* YOUR TASK: Repeat the entries from the first line up to and including the line with "How many lines are shown in the chart?".

* SOURCE DATA:
::::::::
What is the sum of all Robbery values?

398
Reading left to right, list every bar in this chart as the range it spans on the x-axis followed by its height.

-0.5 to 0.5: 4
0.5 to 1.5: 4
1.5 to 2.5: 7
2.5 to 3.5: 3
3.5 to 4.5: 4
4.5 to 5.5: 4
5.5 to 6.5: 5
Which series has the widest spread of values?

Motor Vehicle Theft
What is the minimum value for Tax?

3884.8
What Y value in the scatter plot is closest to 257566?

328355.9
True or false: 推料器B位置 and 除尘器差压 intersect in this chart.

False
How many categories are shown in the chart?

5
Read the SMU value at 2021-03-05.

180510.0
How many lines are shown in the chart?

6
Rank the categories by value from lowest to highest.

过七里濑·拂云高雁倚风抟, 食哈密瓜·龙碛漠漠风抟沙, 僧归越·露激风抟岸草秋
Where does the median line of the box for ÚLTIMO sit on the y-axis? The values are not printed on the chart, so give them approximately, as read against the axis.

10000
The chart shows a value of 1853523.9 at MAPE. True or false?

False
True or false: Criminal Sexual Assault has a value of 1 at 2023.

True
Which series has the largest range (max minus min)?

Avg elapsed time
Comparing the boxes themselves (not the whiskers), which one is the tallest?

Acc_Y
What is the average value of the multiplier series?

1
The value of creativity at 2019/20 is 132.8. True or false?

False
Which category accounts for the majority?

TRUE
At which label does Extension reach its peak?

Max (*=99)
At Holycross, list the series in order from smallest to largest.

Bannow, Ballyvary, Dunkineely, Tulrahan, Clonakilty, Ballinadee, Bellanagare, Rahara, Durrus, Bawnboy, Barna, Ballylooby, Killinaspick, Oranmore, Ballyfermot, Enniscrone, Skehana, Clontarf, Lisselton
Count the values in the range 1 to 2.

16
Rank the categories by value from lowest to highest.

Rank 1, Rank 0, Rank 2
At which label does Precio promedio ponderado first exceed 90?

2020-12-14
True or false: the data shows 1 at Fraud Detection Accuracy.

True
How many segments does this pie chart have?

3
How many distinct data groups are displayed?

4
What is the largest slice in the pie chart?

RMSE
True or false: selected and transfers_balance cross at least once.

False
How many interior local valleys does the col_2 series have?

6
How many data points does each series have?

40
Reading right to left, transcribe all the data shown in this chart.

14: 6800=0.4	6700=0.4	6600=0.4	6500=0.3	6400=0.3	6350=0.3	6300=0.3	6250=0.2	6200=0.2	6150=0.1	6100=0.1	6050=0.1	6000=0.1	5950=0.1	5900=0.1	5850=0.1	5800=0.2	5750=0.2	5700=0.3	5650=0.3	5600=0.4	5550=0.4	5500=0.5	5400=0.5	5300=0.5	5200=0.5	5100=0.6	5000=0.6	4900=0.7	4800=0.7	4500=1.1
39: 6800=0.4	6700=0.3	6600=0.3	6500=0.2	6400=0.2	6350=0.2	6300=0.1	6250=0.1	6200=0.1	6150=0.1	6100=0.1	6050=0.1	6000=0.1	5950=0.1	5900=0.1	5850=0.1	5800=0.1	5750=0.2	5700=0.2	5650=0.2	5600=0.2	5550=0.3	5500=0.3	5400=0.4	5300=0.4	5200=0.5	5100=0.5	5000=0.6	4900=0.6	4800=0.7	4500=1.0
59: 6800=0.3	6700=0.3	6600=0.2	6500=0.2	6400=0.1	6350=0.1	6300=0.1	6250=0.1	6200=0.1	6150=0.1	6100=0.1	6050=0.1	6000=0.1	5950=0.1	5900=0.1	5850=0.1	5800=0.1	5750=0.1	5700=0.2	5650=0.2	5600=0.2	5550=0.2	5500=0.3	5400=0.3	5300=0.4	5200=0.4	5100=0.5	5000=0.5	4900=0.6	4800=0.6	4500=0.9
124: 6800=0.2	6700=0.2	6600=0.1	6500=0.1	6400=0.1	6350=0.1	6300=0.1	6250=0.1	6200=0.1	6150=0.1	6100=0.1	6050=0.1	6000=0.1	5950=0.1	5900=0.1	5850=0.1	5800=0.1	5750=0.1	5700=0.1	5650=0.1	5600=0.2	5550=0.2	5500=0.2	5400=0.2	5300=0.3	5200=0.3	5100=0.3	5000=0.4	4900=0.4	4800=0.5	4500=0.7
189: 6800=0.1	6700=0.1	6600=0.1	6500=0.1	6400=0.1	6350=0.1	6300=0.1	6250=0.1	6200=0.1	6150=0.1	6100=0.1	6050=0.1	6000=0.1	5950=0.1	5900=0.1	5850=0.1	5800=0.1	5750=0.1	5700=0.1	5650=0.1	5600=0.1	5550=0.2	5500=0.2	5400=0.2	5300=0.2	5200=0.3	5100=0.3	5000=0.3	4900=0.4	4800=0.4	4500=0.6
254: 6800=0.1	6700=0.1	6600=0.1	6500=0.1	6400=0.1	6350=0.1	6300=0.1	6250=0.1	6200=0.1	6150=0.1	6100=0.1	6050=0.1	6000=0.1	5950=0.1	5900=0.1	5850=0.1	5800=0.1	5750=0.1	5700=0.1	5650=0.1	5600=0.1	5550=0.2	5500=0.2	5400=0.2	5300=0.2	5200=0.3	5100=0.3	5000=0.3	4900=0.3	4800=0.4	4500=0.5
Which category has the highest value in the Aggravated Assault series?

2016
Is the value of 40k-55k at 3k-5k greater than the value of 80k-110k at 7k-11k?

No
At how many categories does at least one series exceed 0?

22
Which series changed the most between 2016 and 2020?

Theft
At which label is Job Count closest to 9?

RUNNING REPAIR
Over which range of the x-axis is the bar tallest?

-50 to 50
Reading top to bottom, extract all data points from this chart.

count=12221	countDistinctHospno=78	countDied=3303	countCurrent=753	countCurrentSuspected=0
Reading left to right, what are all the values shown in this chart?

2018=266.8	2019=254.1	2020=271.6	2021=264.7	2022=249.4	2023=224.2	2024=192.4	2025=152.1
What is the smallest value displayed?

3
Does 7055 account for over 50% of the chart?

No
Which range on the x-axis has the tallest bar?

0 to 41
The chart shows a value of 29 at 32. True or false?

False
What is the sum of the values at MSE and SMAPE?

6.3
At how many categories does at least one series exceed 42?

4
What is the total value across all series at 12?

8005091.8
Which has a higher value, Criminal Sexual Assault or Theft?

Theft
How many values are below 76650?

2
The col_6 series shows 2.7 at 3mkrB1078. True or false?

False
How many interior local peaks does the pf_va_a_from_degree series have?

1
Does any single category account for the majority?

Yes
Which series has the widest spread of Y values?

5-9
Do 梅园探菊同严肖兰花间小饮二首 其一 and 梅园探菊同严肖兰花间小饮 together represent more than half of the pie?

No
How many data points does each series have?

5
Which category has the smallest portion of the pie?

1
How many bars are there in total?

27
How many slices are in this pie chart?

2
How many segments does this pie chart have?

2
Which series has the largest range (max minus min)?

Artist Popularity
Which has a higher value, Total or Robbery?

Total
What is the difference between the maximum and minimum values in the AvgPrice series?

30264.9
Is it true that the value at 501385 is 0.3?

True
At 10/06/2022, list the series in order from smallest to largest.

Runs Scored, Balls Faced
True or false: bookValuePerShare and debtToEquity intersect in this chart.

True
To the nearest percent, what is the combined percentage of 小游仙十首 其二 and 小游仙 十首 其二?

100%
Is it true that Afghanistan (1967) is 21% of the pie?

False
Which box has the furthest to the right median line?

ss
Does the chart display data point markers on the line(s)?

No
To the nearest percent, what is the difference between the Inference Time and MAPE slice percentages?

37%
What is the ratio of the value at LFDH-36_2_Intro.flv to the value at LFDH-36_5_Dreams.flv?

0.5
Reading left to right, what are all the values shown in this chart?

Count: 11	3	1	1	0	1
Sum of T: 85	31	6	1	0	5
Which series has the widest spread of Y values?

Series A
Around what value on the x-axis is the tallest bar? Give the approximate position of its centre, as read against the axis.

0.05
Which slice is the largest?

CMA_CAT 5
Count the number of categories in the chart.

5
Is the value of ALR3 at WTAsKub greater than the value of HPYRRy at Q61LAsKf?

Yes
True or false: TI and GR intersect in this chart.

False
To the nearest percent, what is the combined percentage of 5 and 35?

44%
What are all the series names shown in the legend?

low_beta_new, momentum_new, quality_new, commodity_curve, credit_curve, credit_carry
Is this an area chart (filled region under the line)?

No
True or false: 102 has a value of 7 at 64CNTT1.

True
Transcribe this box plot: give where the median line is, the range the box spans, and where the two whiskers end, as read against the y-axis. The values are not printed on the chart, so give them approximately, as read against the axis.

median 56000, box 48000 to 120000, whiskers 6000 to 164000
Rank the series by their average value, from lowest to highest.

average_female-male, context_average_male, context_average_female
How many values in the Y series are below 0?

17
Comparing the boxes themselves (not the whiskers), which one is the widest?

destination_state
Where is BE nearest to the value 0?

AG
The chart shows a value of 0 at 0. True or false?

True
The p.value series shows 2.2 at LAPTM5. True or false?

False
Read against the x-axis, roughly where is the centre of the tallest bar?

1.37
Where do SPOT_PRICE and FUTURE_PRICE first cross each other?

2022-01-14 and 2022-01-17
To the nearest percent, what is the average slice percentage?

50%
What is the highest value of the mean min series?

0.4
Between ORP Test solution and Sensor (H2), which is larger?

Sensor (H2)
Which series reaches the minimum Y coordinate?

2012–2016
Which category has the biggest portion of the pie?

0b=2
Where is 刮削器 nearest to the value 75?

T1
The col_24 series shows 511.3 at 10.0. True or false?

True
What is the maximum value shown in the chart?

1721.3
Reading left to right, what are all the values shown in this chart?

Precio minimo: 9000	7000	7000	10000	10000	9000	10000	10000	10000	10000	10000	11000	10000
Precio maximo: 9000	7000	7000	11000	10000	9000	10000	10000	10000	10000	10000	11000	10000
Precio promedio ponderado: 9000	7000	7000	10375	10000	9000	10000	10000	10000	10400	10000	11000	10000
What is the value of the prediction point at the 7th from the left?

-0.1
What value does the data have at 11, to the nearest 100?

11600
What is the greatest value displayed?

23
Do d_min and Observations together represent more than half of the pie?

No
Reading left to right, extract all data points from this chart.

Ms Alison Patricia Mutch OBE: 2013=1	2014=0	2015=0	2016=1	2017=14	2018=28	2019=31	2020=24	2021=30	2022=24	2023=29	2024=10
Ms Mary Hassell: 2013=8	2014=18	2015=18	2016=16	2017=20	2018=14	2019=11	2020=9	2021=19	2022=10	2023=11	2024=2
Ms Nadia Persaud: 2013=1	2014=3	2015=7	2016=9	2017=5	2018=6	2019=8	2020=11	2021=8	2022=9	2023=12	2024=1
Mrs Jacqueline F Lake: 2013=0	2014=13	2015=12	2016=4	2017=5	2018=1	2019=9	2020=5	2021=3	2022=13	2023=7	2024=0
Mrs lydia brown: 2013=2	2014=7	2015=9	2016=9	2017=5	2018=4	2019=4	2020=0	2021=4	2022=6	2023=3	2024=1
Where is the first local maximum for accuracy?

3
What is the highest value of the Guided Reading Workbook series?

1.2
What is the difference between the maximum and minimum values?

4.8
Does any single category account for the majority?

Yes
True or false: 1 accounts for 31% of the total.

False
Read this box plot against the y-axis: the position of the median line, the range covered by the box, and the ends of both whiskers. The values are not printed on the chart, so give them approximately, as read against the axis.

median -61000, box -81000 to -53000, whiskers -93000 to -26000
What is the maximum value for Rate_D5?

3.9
::::::::
* EXPECTED ANSWER:
What is the sum of all Robbery values?

398
Reading left to right, list every bar in this chart as the range it spans on the x-axis followed by its height.

-0.5 to 0.5: 4
0.5 to 1.5: 4
1.5 to 2.5: 7
2.5 to 3.5: 3
3.5 to 4.5: 4
4.5 to 5.5: 4
5.5 to 6.5: 5
Which series has the widest spread of values?

Motor Vehicle Theft
What is the minimum value for Tax?

3884.8
What Y value in the scatter plot is closest to 257566?

328355.9
True or false: 推料器B位置 and 除尘器差压 intersect in this chart.

False
How many categories are shown in the chart?

5
Read the SMU value at 2021-03-05.

180510.0
How many lines are shown in the chart?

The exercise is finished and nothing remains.